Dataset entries
:::

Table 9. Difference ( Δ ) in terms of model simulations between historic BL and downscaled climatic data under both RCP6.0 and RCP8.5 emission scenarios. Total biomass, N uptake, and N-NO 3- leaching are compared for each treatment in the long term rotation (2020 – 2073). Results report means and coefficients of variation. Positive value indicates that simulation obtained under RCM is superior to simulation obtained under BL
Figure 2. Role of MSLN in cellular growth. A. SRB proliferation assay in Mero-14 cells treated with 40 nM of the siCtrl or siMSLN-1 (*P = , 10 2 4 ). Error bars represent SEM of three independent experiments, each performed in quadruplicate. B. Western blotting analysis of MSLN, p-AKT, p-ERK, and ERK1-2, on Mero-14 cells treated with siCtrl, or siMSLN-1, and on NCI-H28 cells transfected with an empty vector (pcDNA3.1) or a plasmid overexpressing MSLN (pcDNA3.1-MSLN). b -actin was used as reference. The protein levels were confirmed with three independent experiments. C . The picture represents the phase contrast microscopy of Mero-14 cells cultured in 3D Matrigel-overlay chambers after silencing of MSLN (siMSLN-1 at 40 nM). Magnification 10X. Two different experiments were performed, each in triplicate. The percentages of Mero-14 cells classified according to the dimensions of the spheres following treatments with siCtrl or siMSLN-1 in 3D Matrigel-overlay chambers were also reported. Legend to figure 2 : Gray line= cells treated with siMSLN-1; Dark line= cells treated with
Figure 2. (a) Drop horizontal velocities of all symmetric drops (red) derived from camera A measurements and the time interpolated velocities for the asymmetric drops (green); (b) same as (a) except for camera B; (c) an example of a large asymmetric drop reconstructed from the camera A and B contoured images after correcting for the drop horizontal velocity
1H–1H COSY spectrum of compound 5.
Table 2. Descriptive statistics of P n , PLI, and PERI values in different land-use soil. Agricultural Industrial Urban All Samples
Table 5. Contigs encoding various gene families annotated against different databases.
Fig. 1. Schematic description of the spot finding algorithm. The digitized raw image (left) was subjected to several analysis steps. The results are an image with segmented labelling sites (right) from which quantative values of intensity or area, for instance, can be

:::

Work order
Reproduce each line of the entries above from the one containing "Table 2. Descriptive" through the last, exactly, and no other line.

Response for this exercise
Table 2. Descriptive statistics of P n , PLI, and PERI values in different land-use soil. Agricultural Industrial Urban All Samples
Table 5. Contigs encoding various gene families annotated against different databases.
Fig. 1. Schematic description of the spot finding algorithm. The digitized raw image (left) was subjected to several analysis steps. The results are an image with segmented labelling sites (right) from which quantative values of intensity or area, for instance, can be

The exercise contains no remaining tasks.